MidnightRocket commented 8 months ago

Actually after bringing the eth0 interface up again, and then running sudo systemctl daemon-reload, also results in subsequent container stops, bringing down the eth0 interface.

MichaIng commented 8 months ago

Interesting. systemctl daemon-reload rereads the ifup@eth0.service. But it is not re-executed or so, so the interface state should not be touched. LXD definitely does some strange magic on shutdown, doing/trying to do more than it should, which leads to such unexpected surprises.
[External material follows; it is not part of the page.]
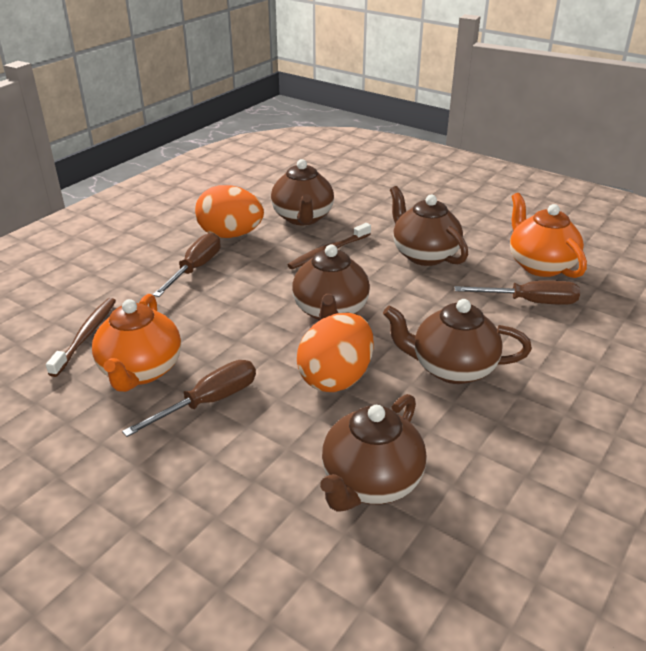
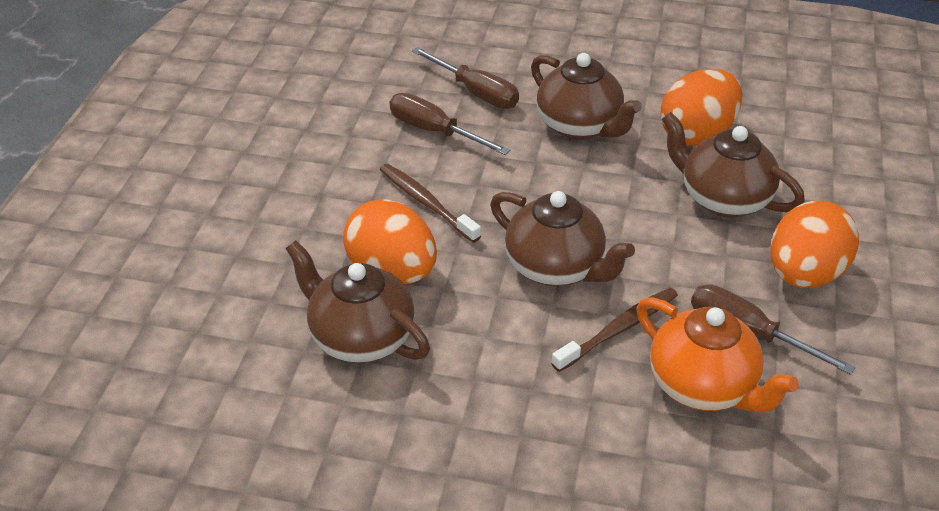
brown teapot: 5 -> 4
orange egg: 2 -> 3
orange teapot: 2 -> 1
When it was tested on plain Debian, then bugs might slip through, but I still cannot see any relevant difference between Debian and DietPi in this regards.

I think this is something to ask at the Debian bug tracker, or probably directly here: https://github.com/lxc/incus/issues Someone with insights into the LXD shutdown logic should have an idea on which condition the main interface might be brought and left down as well.

MidnightRocket commented 8 months ago

I have found this https://github.com/canonical/lxd/issues/12482, which could be related.

Thanks for your help and kindness in investigating this issue😃.

For anyone seeing this, a workaround is to modify the /etc/network/interfaces, and changing the primary network interface (E.g. eth0 or wlan0) from being allow-hotplug eth0 to auto eth0.

[!Note] Reconfiguring network settings via dietpi-config overwrites this.

Closing this issue for now, as it seems to be an issue with lxd, and not dietpi it self.